Stored entries:
***

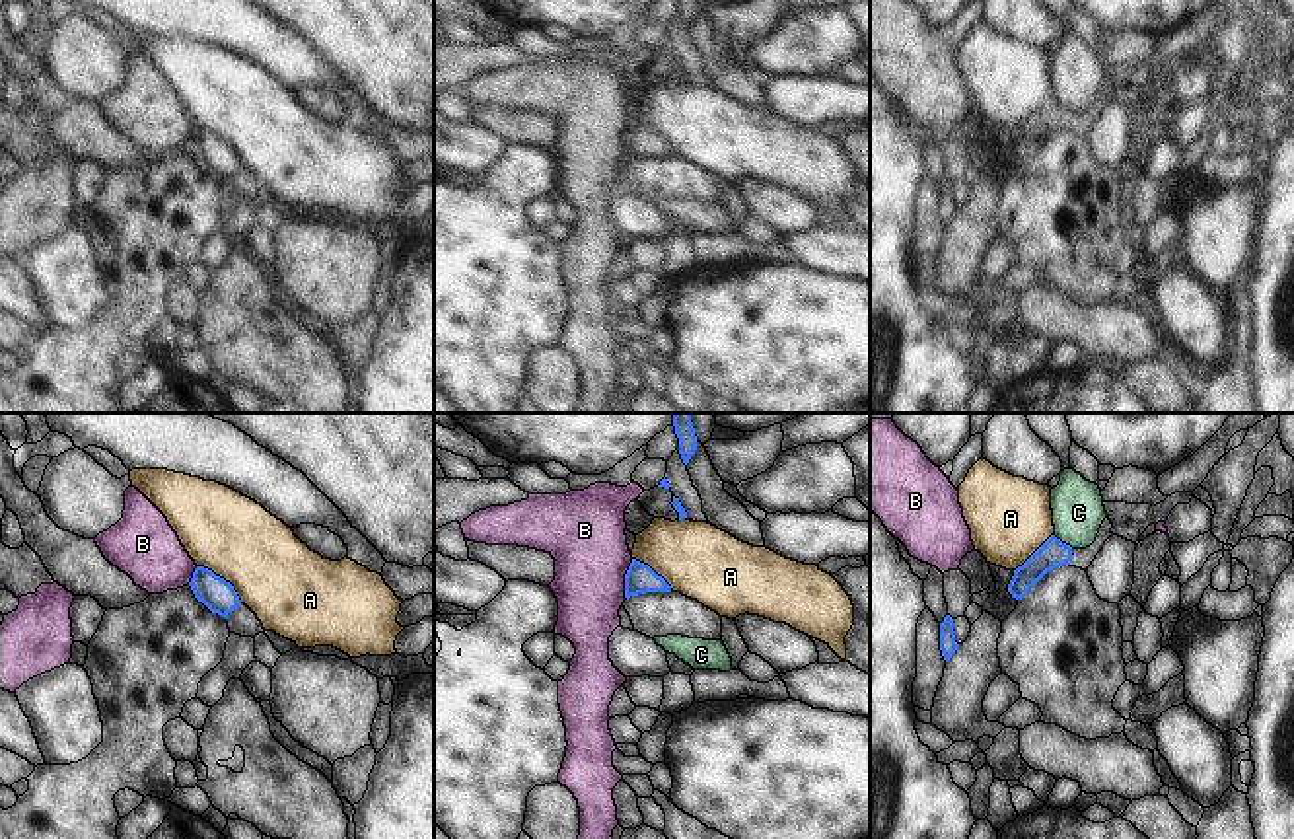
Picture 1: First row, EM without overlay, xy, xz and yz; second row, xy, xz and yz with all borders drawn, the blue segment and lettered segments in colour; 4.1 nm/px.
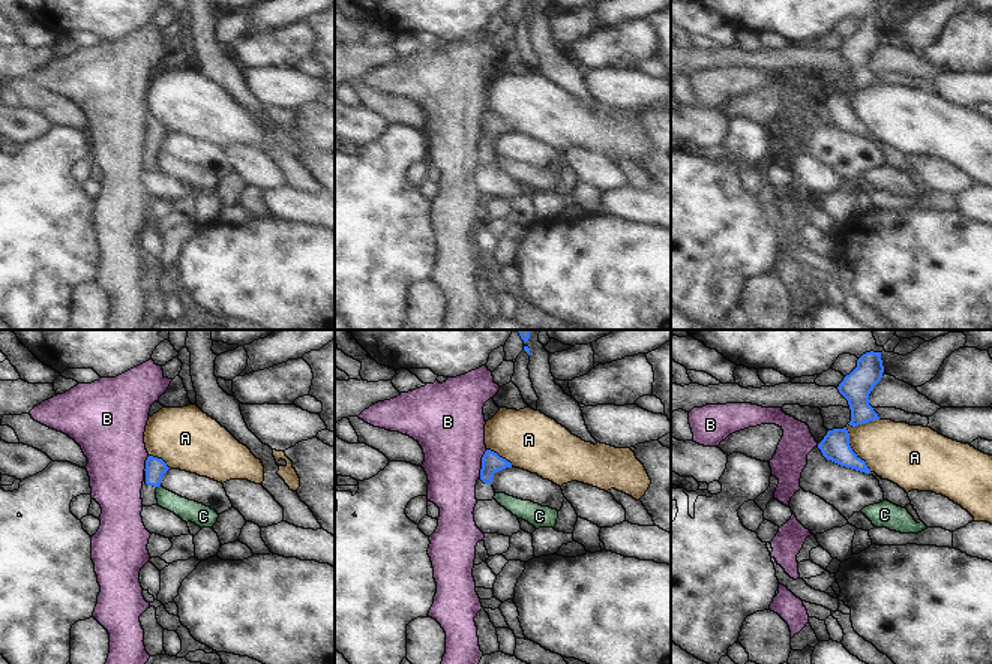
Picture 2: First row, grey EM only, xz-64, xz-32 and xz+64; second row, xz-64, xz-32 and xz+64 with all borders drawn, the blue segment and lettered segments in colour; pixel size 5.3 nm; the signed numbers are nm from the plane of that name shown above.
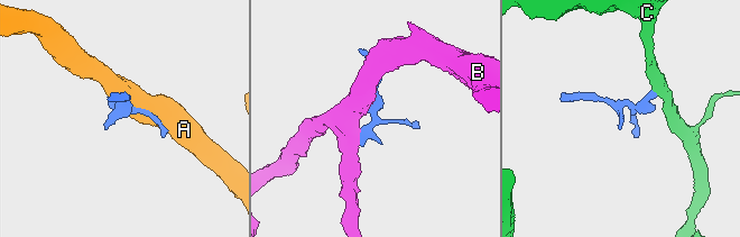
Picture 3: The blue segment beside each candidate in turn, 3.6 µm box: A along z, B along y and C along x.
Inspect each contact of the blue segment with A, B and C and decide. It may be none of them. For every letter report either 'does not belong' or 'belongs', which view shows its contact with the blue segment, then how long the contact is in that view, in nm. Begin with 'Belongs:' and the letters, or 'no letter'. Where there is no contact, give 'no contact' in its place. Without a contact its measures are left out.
Belongs: no letter
A: does not belong; meets blue in xy; contact 240 nm long
B: does not belong; meets blue in xz; contact 170 nm long
C: does not belong; meets blue in yz; contact 110 nm long

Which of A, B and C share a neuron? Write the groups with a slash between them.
A / B / C

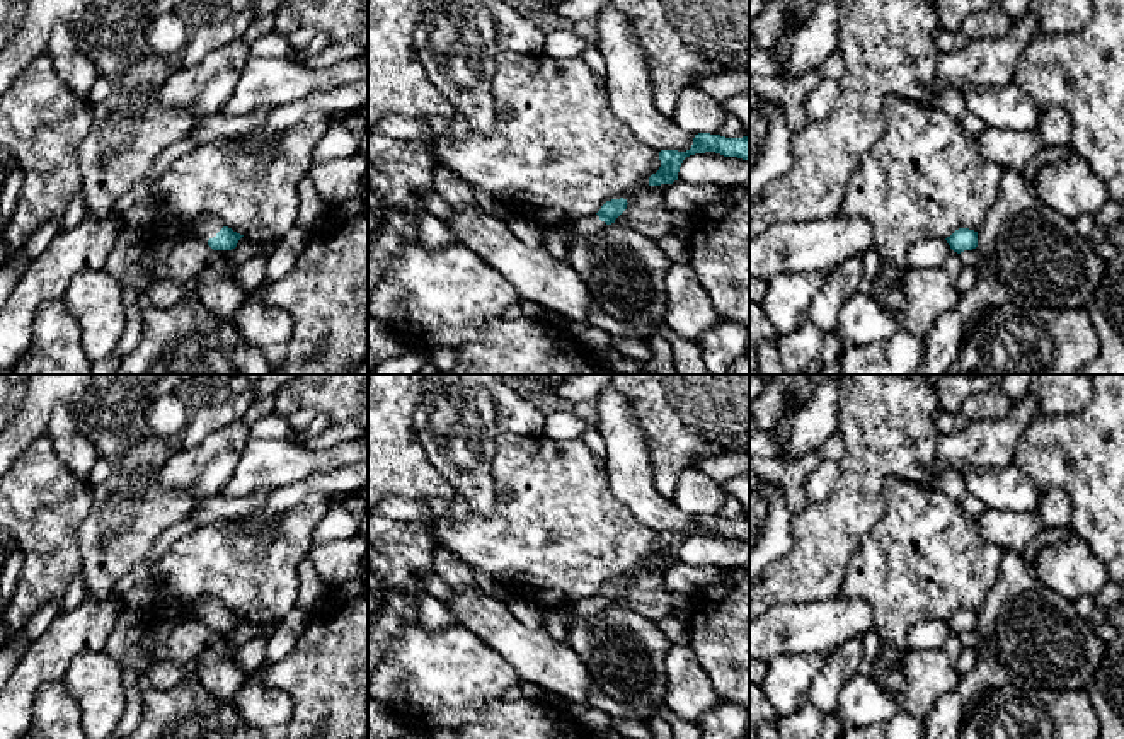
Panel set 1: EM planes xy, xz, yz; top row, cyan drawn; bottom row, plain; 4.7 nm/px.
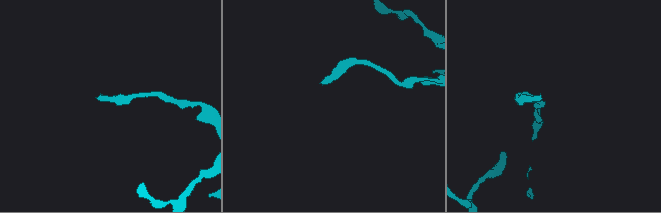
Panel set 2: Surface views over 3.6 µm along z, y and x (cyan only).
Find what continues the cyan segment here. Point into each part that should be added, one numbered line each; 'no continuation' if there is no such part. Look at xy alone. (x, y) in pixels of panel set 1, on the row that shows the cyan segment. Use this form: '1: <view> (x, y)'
1: xy (206, 229)

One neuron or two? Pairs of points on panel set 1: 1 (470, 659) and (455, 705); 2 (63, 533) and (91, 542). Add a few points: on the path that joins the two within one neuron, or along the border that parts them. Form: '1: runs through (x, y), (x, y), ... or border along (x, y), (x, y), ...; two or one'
1: runs through (458, 671), (455, 675), (455, 693); one
2: border along (91, 499), (91, 509), (77, 530), (77, 572); two

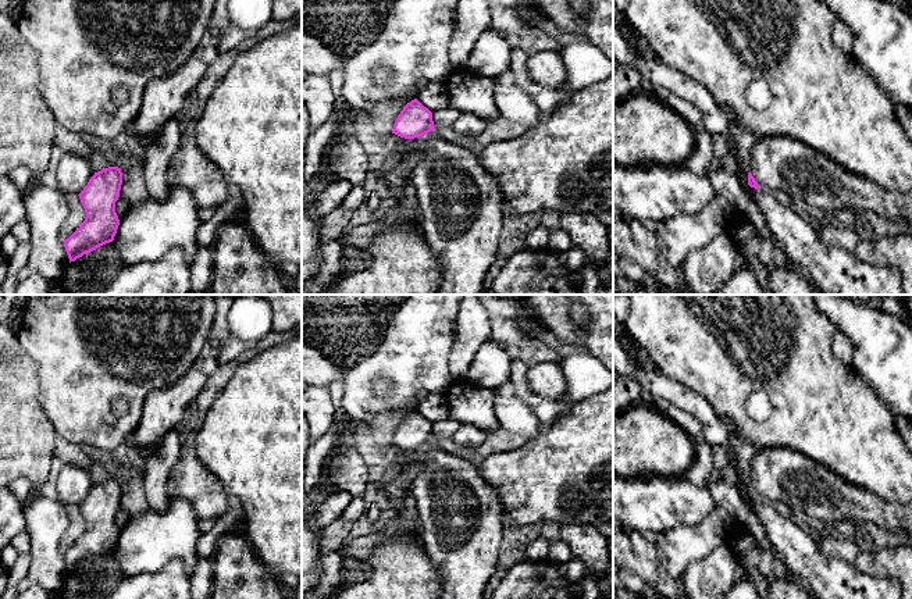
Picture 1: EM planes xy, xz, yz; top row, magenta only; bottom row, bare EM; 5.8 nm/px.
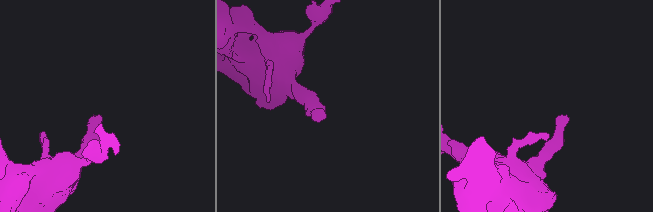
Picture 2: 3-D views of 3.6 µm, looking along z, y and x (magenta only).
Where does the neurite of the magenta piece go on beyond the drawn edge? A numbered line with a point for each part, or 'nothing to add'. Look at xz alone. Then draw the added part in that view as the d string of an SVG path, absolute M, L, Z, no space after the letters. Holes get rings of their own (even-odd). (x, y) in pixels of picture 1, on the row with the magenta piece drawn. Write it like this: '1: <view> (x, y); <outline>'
1: xz (462, 210); M425 133L421 160L410 174L414 186L414 200L420 210L420 229L439 259L441 282L437 295L484 295L485 275L498 257L498 243L502 240L505 203L498 182L480 164L469 149L448 142L434 133Z

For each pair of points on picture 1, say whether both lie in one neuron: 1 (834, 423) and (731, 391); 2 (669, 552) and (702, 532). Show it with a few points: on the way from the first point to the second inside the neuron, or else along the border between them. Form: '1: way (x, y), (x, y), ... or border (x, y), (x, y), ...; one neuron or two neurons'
1: way (805, 423), (752, 427), (745, 420); one neuron
2: way (677, 548), (694, 541); one neuron

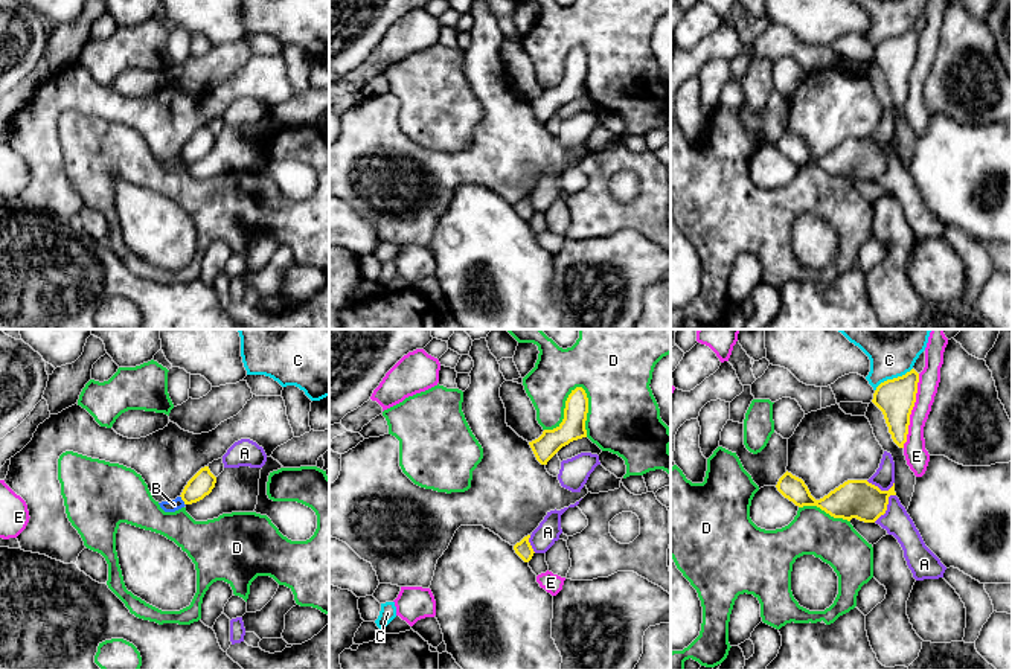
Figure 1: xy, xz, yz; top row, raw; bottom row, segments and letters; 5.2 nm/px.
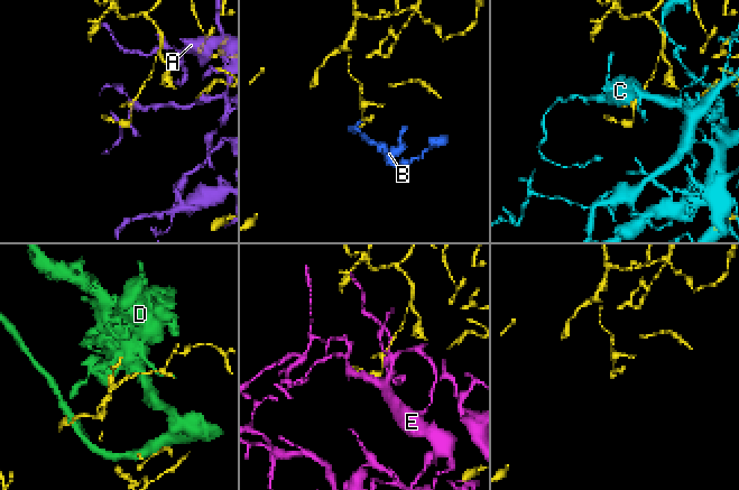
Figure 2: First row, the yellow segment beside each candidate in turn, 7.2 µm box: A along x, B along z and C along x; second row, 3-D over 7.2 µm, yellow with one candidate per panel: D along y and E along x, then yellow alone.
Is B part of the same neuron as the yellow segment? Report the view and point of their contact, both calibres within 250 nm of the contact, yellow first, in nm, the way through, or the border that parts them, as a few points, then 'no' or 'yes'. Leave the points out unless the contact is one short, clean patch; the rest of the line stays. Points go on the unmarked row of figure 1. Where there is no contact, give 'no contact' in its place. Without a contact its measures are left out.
xy (182, 157) | 120/60 nm | along xy (180, 154), (185, 163) | no

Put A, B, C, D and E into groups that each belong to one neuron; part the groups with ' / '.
A / B / C / D / E

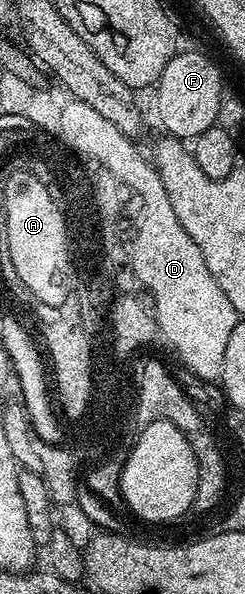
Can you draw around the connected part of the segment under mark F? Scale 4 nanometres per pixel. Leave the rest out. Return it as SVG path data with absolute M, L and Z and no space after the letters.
M202 50L198 53L174 55L156 84L158 91L158 119L167 136L183 141L192 141L204 129L215 126L220 113L220 101L224 94L222 71Z

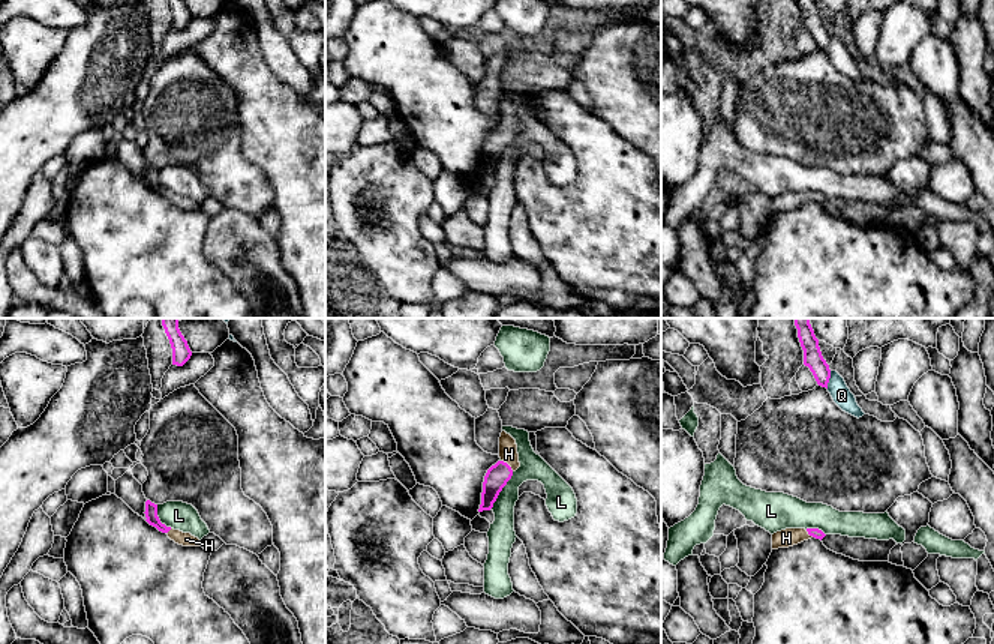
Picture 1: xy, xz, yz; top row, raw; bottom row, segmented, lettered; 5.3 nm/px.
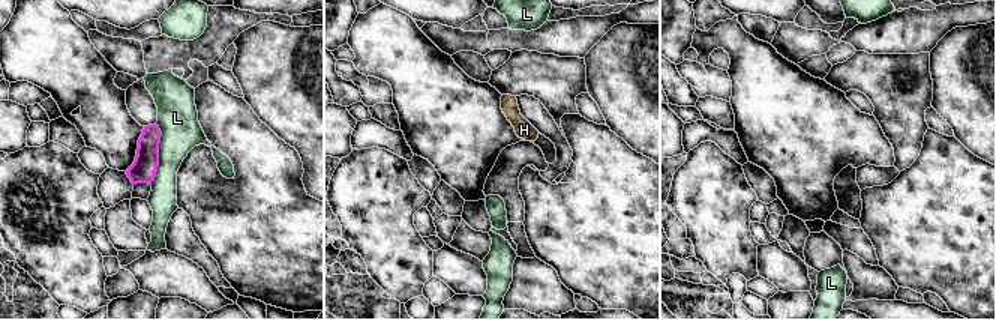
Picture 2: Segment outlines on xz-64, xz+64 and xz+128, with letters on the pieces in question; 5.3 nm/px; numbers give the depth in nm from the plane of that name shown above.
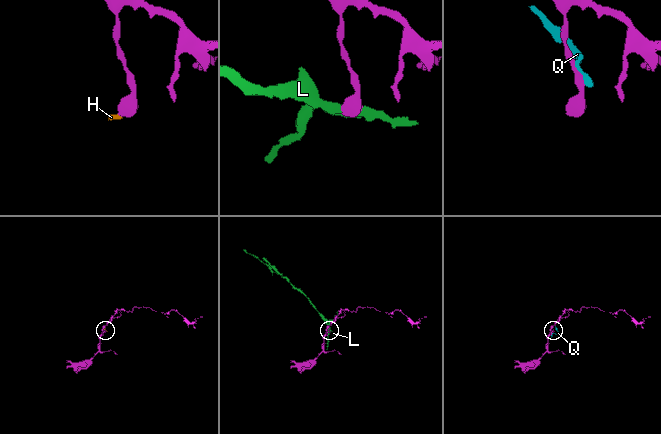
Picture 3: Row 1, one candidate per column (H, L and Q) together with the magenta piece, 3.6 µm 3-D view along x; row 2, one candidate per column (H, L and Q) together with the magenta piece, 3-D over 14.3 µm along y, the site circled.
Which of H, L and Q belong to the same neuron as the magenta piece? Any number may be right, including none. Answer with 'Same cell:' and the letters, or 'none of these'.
Same cell: H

***

WORK TO COMPLETE:
What you output must match the data exactly, apart from the pictures, which are left out.

RESULT:
Picture 1: First row, EM without overlay, xy, xz and yz; second row, xy, xz and yz with all borders drawn, the blue segment and lettered segments in colour; 4.1 nm/px.
Picture 2: First row, grey EM only, xz-64, xz-32 and xz+64; second row, xz-64, xz-32 and xz+64 with all borders drawn, the blue segment and lettered segments in colour; pixel size 5.3 nm; the signed numbers are nm from the plane of that name shown above.
Picture 3: The blue segment beside each candidate in turn, 3.6 µm box: A along z, B along y and C along x.
Inspect each contact of the blue segment with A, B and C and decide. It may be none of them. For every letter report either 'does not belong' or 'belongs', which view shows its contact with the blue segment, then how long the contact is in that view, in nm. Begin with 'Belongs:' and the letters, or 'no letter'. Where there is no contact, give 'no contact' in its place. Without a contact its measures are left out.
Belongs: no letter
A: does not belong; meets blue in xy; contact 240 nm long
B: does not belong; meets blue in xz; contact 170 nm long
C: does not belong; meets blue in yz; contact 110 nm long

Which of A, B and C share a neuron? Write the groups with a slash between them.
A / B / C

Panel set 1: EM planes xy, xz, yz; top row, cyan drawn; bottom row, plain; 4.7 nm/px.
Panel set 2: Surface views over 3.6 µm along z, y and x (cyan only).
Find what continues the cyan segment here. Point into each part that should be added, one numbered line each; 'no continuation' if there is no such part. Look at xy alone. (x, y) in pixels of panel set 1, on the row that shows the cyan segment. Use this form: '1: <view> (x, y)'
1: xy (206, 229)

One neuron or two? Pairs of points on panel set 1: 1 (470, 659) and (455, 705); 2 (63, 533) and (91, 542). Add a few points: on the path that joins the two within one neuron, or along the border that parts them. Form: '1: runs through (x, y), (x, y), ... or border along (x, y), (x, y), ...; two or one'
1: runs through (458, 671), (455, 675), (455, 693); one
2: border along (91, 499), (91, 509), (77, 530), (77, 572); two

Picture 1: EM planes xy, xz, yz; top row, magenta only; bottom row, bare EM; 5.8 nm/px.
Picture 2: 3-D views of 3.6 µm, looking along z, y and x (magenta only).
Where does the neurite of the magenta piece go on beyond the drawn edge? A numbered line with a point for each part, or 'nothing to add'. Look at xz alone. Then draw the added part in that view as the d string of an SVG path, absolute M, L, Z, no space after the letters. Holes get rings of their own (even-odd). (x, y) in pixels of picture 1, on the row with the magenta piece drawn. Write it like this: '1: <view> (x, y); <outline>'
1: xz (462, 210); M425 133L421 160L410 174L414 186L414 200L420 210L420 229L439 259L441 282L437 295L484 295L485 275L498 257L498 243L502 240L505 203L498 182L480 164L469 149L448 142L434 133Z

For each pair of points on picture 1, say whether both lie in one neuron: 1 (834, 423) and (731, 391); 2 (669, 552) and (702, 532). Show it with a few points: on the way from the first point to the second inside the neuron, or else along the border between them. Form: '1: way (x, y), (x, y), ... or border (x, y), (x, y), ...; one neuron or two neurons'
1: way (805, 423), (752, 427), (745, 420); one neuron
2: way (677, 548), (694, 541); one neuron

Figure 1: xy, xz, yz; top row, raw; bottom row, segments and letters; 5.2 nm/px.
Figure 2: First row, the yellow segment beside each candidate in turn, 7.2 µm box: A along x, B along z and C along x; second row, 3-D over 7.2 µm, yellow with one candidate per panel: D along y and E along x, then yellow alone.
Is B part of the same neuron as the yellow segment? Report the view and point of their contact, both calibres within 250 nm of the contact, yellow first, in nm, the way through, or the border that parts them, as a few points, then 'no' or 'yes'. Leave the points out unless the contact is one short, clean patch; the rest of the line stays. Points go on the unmarked row of figure 1. Where there is no contact, give 'no contact' in its place. Without a contact its measures are left out.
xy (182, 157) | 120/60 nm | along xy (180, 154), (185, 163) | no

Put A, B, C, D and E into groups that each belong to one neuron; part the groups with ' / '.
A / B / C / D / E

Can you draw around the connected part of the segment under mark F? Scale 4 nanometres per pixel. Leave the rest out. Return it as SVG path data with absolute M, L and Z and no space after the letters.
M202 50L198 53L174 55L156 84L158 91L158 119L167 136L183 141L192 141L204 129L215 126L220 113L220 101L224 94L222 71Z

Picture 1: xy, xz, yz; top row, raw; bottom row, segmented, lettered; 5.3 nm/px.
Picture 2: Segment outlines on xz-64, xz+64 and xz+128, with letters on the pieces in question; 5.3 nm/px; numbers give the depth in nm from the plane of that name shown above.
Picture 3: Row 1, one candidate per column (H, L and Q) together with the magenta piece, 3.6 µm 3-D view along x; row 2, one candidate per column (H, L and Q) together with the magenta piece, 3-D over 14.3 µm along y, the site circled.
Which of H, L and Q belong to the same neuron as the magenta piece? Any number may be right, including none. Answer with 'Same cell:' and the letters, or 'none of these'.
Same cell: H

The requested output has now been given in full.